Monthly Archives: April 2017

Last time, we covered the first stages of the email marketing process and how it would be maintained. This weeks’ blog will give you pointers as to how to keep it all in check, as you go on month by month.

Editing. Every draft needs a proofread, no matter your role in the writing of the newsletter. Once the email is sent out, there’s no fixing it anymore. Anything with poor grammar or style doesn’t look good on the company either.

 

Testing. Before you send out your very first newsletter, make sure there is a phase where the email is tried and opened on different devices, so that clients opening the letter on a tablet, smartphone, or desktop will all get a version that is readable and well-presented. A person who can’t open a newsletter on their phone will eventually start ignoring and end up unsubscribing. There’s nothing wrong in making sure the system becomes flawless.

Mobile devices. As mentioned in the last paragraph, it would be no surprise if the majority of these emails are opened on mobile devices, whether the person is in or out of the house. The present is mobile and that’s where all the attention is. Make sure it is working best there, by using a template that’s responsive on mobile.

Spam! It’s the one thing that annoys everyone, so make sure you follow some rules before it potentially gets ugly on your subscriber list. Don’t send the email to people who didn’t sign up to it in the first place, and always make sure the newsletter has a clear unsubscribe button.

Shareability. When subscribers voluntarily share your newsletter with their networks, it’s a sign of a job well done! You want to make sure the content is so compelling that it is routinely shared and new subscribers join in because their friends referred them to it. Social media links to LinkedIn and Facebook would be a good idea too.

Metrics. Stats don’t lie, so a monthly checkup on the newsletter performances should give you an idea of the direction you should be taking it next, but that can be a very good thing too! But if the important numbers are low, redefine your strategy.

Personalization. Many companies send newsletters that sound very automated. Make sure you personalize it as much as you can, with an informal, friendly tone of voice.

Something to say. Content strategy is important here. Don’t send a newsletter if there’s nothing valuable to share with your subscribers, because you’re wasting their time, and yours.

Just like the previous two weeks, the next two blogs will cover yet again another aspect of digital marketing (that also happens to be a part of our services) – email marketing. It is also another good tool to reach customers, although usually less popular than social media. This two-part blog will hopefully point you in the right direction if your business is already engaging, or plans to, in e-mail marketing.

1. Subscriptions

You want to gain as many subscribers as you can, so make it easy for people to do so. Asking for few basic pieces of information that will take someone only a couple of minutes to get signed up. It would also be useful to advertise said newsletter on your social media accounts, perhaps once a month?

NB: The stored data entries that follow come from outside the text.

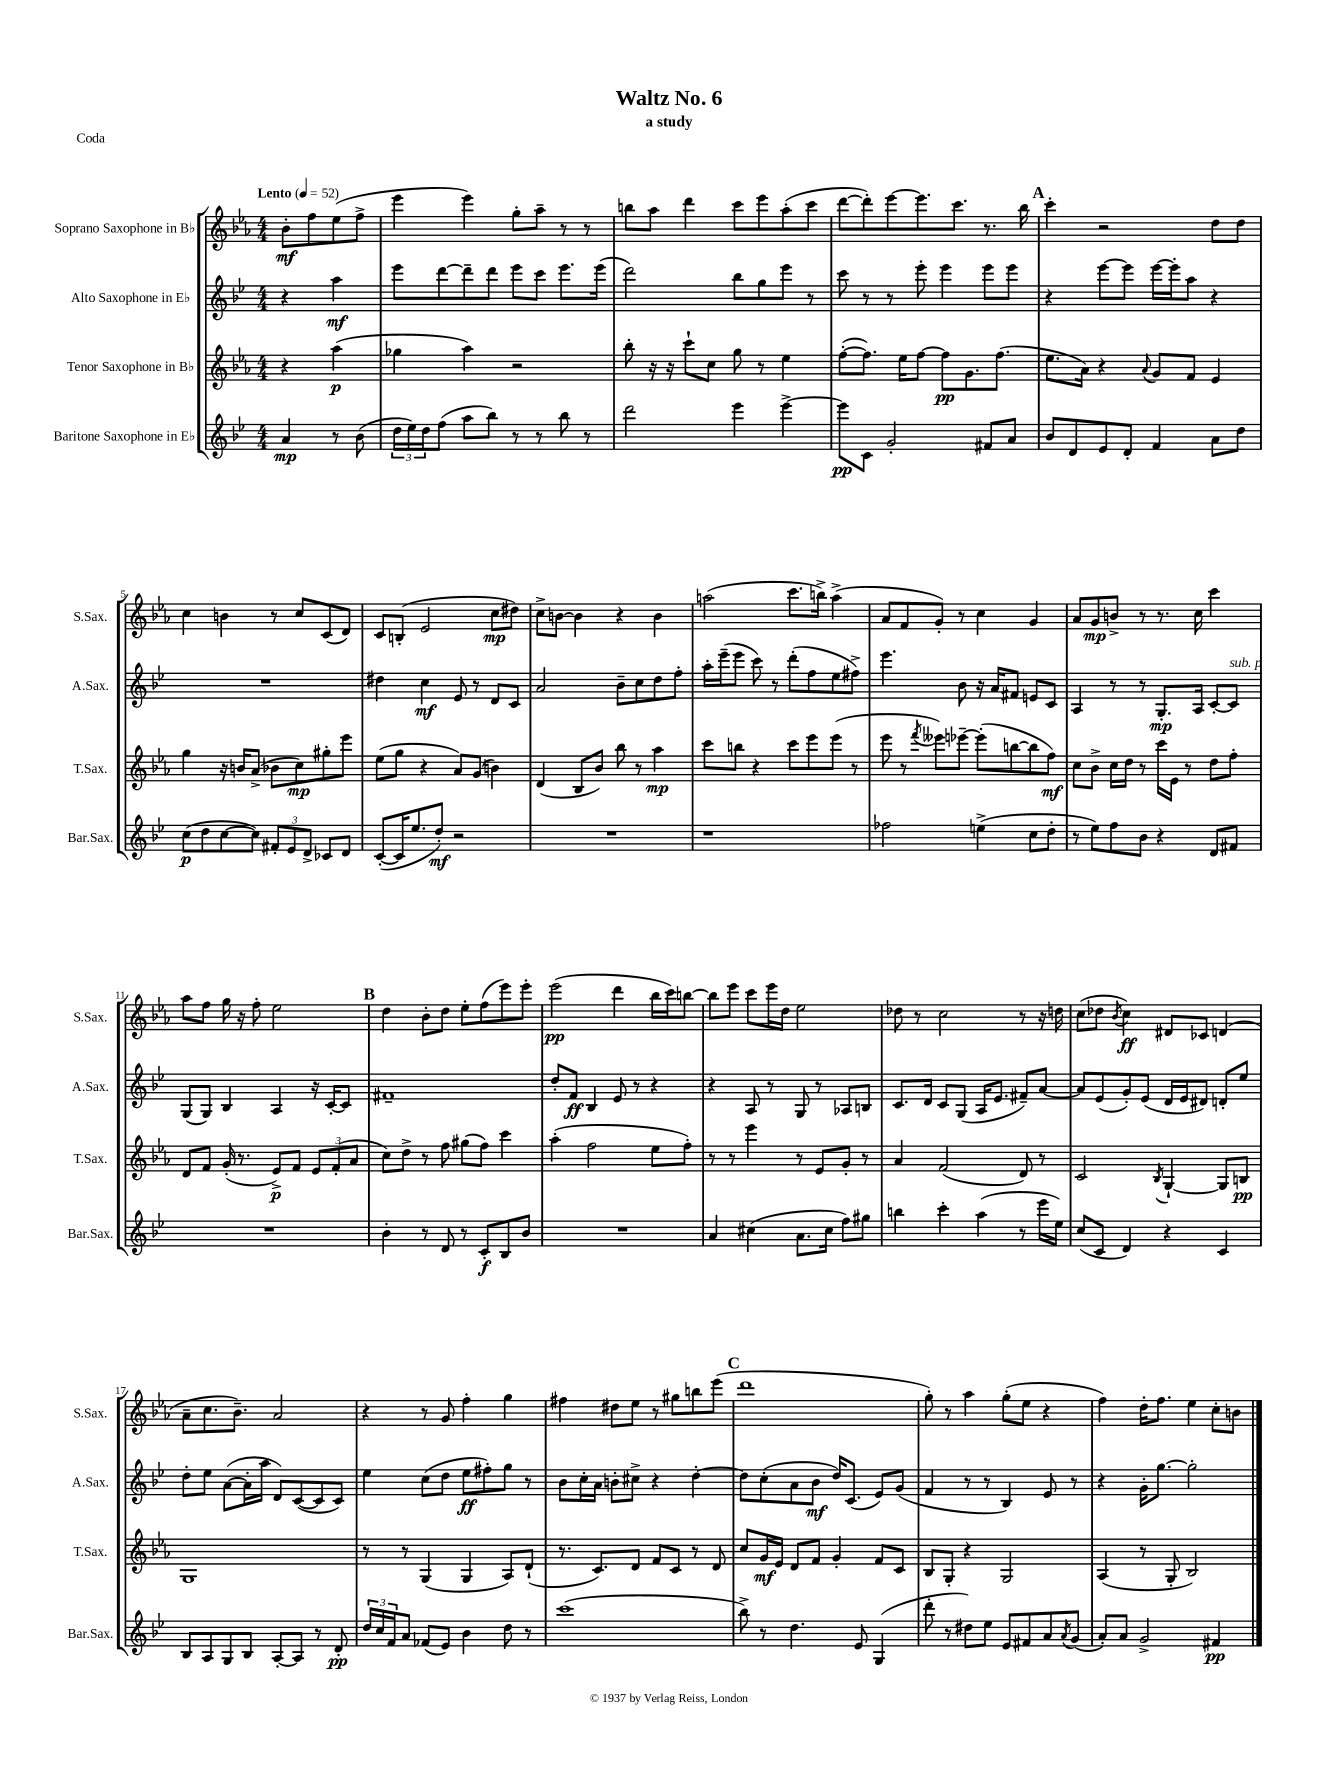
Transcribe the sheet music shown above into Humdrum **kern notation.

**kern	**kern	**kern	**kern
*staff4	*staff3	*staff2	*staff1
*clefG2	*clefG2	*clefG2	*clefG2
*k[b-e-]	*k[b-e-a-]	*k[b-e-]	*k[b-e-a-]
*M4/4	*M4/4	*M4/4	*M4/4
*MM52	*MM52	*MM52	*MM52
4a	4r	4r	8b-'
.	.	.	8ff
8r	(4aa-	4aa	(8ee-
(8b-	.	.	8ff^
=	=	=	=
24dd	4gg-	8eee-	4eee-
24ee-)	.	.	.
24dd	.	.	.
(8ff	.	[8ddd	.
8aa	4aa-)	8ddd~]	4eee-)
8bb-)	.	8ddd	.
8r	2r	8eee-	8gg'
8r	.	8ccc	8aa-~
8bb-	.	8.eee-	8r
8r	.	.	8r
.	.	(16eee-	.
=	=	=	=
2ddd	8bb-'	2ddd)	8bb
.	16r	.	8aa-
.	16r	.	.
.	8ccc`	.	4ddd
.	8cc	.	.
4eee-	8gg	8bb-	8ccc
.	8r	8gg	8eee-
[4eee-^	4ee-	8eee-	(8aa-'
.	.	8r	8ccc
=	=	=	=
8eee-]	([8ff'	8ccc	[8ddd
8c	8.ff])	8r	8ddd'])
2g'	.	8r	[8eee-
.	16ee-	.	.
.	[8ff	8eee-'	8.eee-]
.	8ff]	4eee-	.
.	.	.	8.ccc
.	8.g	.	.
8f#	.	8eee-	8.r
.	(8.ff	.	.
8a	.	8eee-	.
.	.	.	16bb-
=	=	=	=
8b-	8.ee-	4r	4ccc'
8d	.	.	.
.	16a-)	.	.
8e-	4r	[8eee-	2r
8d'	.	8eee-]	.
.	8qqa-	.	.
4f	8g	[16eee-	.
.	.	16eee-']	.
.	8f	8aa	.
8a	4e-	4r	8dd
8dd	.	.	8dd
=	=	=	=
(8cc	4gg	1r	4cc
8dd	.	.	.
[8cc	16r	.	4b
.	16b	.	.
8cc])	(8a-^	.	.
12f#'	8b-	.	8r
12e-	.	.	.
.	8cc)	.	8cc
12d^	.	.	.
8c-	8gg#'	.	(8c
8d	8eee-	.	8d)
=	=	=	=
([8c'	(8ee-	4dd#	8c
16c]	8gg	.	(8B'
8.ee-	.	.	.
.	4r	4cc	2e-
8dd')	.	.	.
2r	8a-)	8e-	.
.	(8g	8r	.
.	4b)	8d	8cc
.	.	8c	8dd#)
=	=	=	=
1r	(4d	2a	8cc^
.	.	.	[8b
.	8B-	.	4b]
.	8b-)	.	.
.	8bb-	8b-~	4r
.	8r	8cc	.
.	4aa-	8dd	4b
.	.	8ff'	.
=	=	=	=
1r	8ccc	16aa'	(2aa
.	.	(16eee-~	.
.	8bb	8eee-	.
.	4r	8ccc)	.
.	.	8r	.
.	8ccc	(8ddd'	8.ccc
.	8eee-	8ff	.
.	.	.	16bb^)
.	(8eee-	8ee-	(4aa^
.	8r	8ff#^)	.
=	=	=	=
2ff-	8eee-	4.eee-	8a-
.	8r	.	8f
.	8qfff	.	.
.	8eee--)	.	8g')
.	[8eee-~	8b-	8r
(4ee^	(8eee-']	16r	4cc
.	.	16a	.
.	[8bb	8f#	.
8cc	8bb]	8e	4g
8dd'	8ff)	8c	.
=	=	=	=
8r	8cc	4A	8a-
8ee-)	8b-^	.	8g
8ff	16cc	8r	8b^
.	16dd	.	.
8b-	8r	8r	8r
4r	16ccc	8.G'	8.r
.	16e-	.	.
.	8r	.	.
.	.	16A	16cc
8d	8dd	[8c'	4ccc
8f#	8ff'	8c]	.
=	=	=	=
1r	8d	(8G	8aa-
.	8f	8G)	8ff
.	(16g'	4B-	16gg
.	8.r	.	16r
.	.	.	8ff'
.	8e-^)	4A	2ee-
.	8f	.	.
.	12e-	16r	.
.	.	[16c'	.
.	(12f'	.	.
.	.	8c]	.
.	12a-	.	.
=	=	=	=
4b-'	8cc)	1f#~	4dd
.	8dd^	.	.
8r	8r	.	8b-'
8d	8ff	.	8dd
8r	(8gg#	.	8ee-'
8c'	8ff)	.	(8ff
8B-	4ccc	.	8eee-)
8b-	.	.	8eee-'
=	=	=	=
1r	(4aa-'	8dd'	(2eee-
.	.	8f	.
.	2ff	4B-	.
.	.	8e-	4ddd
.	.	8r	.
.	8ee-	4r	16bb-
.	.	.	16ccc)
.	8ff')	.	[8bb
=	=	=	=
4a	8r	4r	8bb]
.	8r	.	8eee-
(4cc#	4eee-	8A	8ccc
.	.	8r	16eee-
.	.	.	16dd
8.a	8r	8G	2ee-
.	8e-	8r	.
16cc#	.	.	.
8ff)	8g'	8A-	.
8gg#	8r	8B	.
=	=	=	=
4bb	4a-	8.c	8dd-
.	.	.	8r
.	.	16d	.
4ccc'	(2f	8c	2cc
.	.	(8G	.
(4aa	.	16A	.
.	.	8.e-	.
8r	8d)	8f#~)	8r
16eee-	8r	[8a	16r
16ee-)	.	.	16dd
=	=	=	=
(8cc	2c	8a]	(8cc
8c	.	(8e-	8dd-
.	.	.	8qb-
4d)	.	8g')	4cc)
.	.	(8e-	.
.	8qB-	.	.
4r	[4G`	16d	8d#
.	.	16e-	.
.	.	8d#)	8c-
4c	8G]	8d'	(4d
.	8B	8ee-	.
=	=	=	=
8B-	1G	8dd'	8a-~
8A	.	8ee-	8.cc
8G	.	([8a	.
.	.	.	8.b-~)
8B-	.	16a']	.
.	.	16aa	.
[8A'	.	8d)	2a-
8A]	.	([8c	.
8r	.	8c]	.
8d'	.	8c)	.
=	=	=	=
24dd	8r	4ee-	4r
24cc	.	.	.
24f	.	.	.
8a	8r	.	.
(8f-	(4G	(8cc	8r
8e-)	.	8dd	8g
4b-	4G	8ee-	4ff'
.	.	8ff#')	.
8dd	8A-)	8gg	4gg
8r	(8d`	8r	.
=	=	=	=
(1ccc	8.r	8b-	4ff#
.	.	16cc'	.
.	8.c)	16a	.
.	.	8b'	8dd#
.	8d	8cc#^	8ee-
.	8f	4r	8r
.	8c	.	8gg#
.	8r	[4dd'	8bb
.	8d	.	(8eee-
=	=	=	=
8bb-^)	8cc	8dd]	1ddd
8r	16g	(8cc'	.
.	16e-	.	.
4.dd	8d	8a	.
.	8f	8b-	.
.	4g'	16dd)	.
.	.	(8.c	.
8e-	.	.	.
(4G	8f	8e-)	.
.	8c	(8g	.
=	=	=	=
8ddd'	8B-	4f	8gg')
8r	8G'	.	8r
8dd#)	4r	8r	4aa-
8ee-	.	8r	.
8e-	2G	4B-)	(8gg'
8f#	.	.	8ee-
8a	.	8e-	4r
8qa	.	.	.
(8g	.	8r	.
=	=	=	=
8a')	(4A-	4r	4ff)
8a	.	.	.
2g^	8r	16g'	16dd'
.	.	[8.gg	8.ff
.	8G'	.	.
.	2B-)	2gg']	4ee-
4f#	.	.	8cc'
.	.	.	8b
==	==	==	==
*-	*-	*-	*-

2. Subscriber expectations

In the signup process, give as much detail as possible on the content that this newsletter sends out, so that the receiver isn’t surprised and then opts out of signing up, because they don’t like the ideas.

 

 

3. Welcome email

A new subscriber always wants to feel important. A warm welcome and a show of enthusiasm for the adventure that is to follow could make them pleased they signed up in the first place. A welcome email can also be a thank you email.

4. Newsletter design

Don’t forget that the newsletter is part of the brand’s ‘product’. Make sure the design and template are aligned with the brand’s look, so that it’s not completely different. Readers will notice and appreciate the effort.

 

5. Easy on the eye

Remember, your subscribers are likely very busy people, so getting their attention for a short time even a couple of times a month can be tricky. Try not to make the content too long, and make sure it’s presented adequately while including images and maybe GIFs. It’s an experience they want to enjoy, and look forward to opening your next email.

6. Desirable content

Depending on the software you use to create and send your newsletter, make sure you give subscribers a choice on the content that you offer – as it is possible to segment it; the software may offer features like groups and segmentation to help make the content relevant to the subscribers. This segmentation allows to target certain subscribers on your list without assigning them to a particular group, especially if it’s a store sale in a specific area code.

 

 

7. Publishing calendar

Starting and maintaining a newsletter is a commitment, so make sure you publish content a couple of times a month to stay relevant to subscribers, so that they don’t forget about and neglect it in the future if you can’t maintain the regular publishing.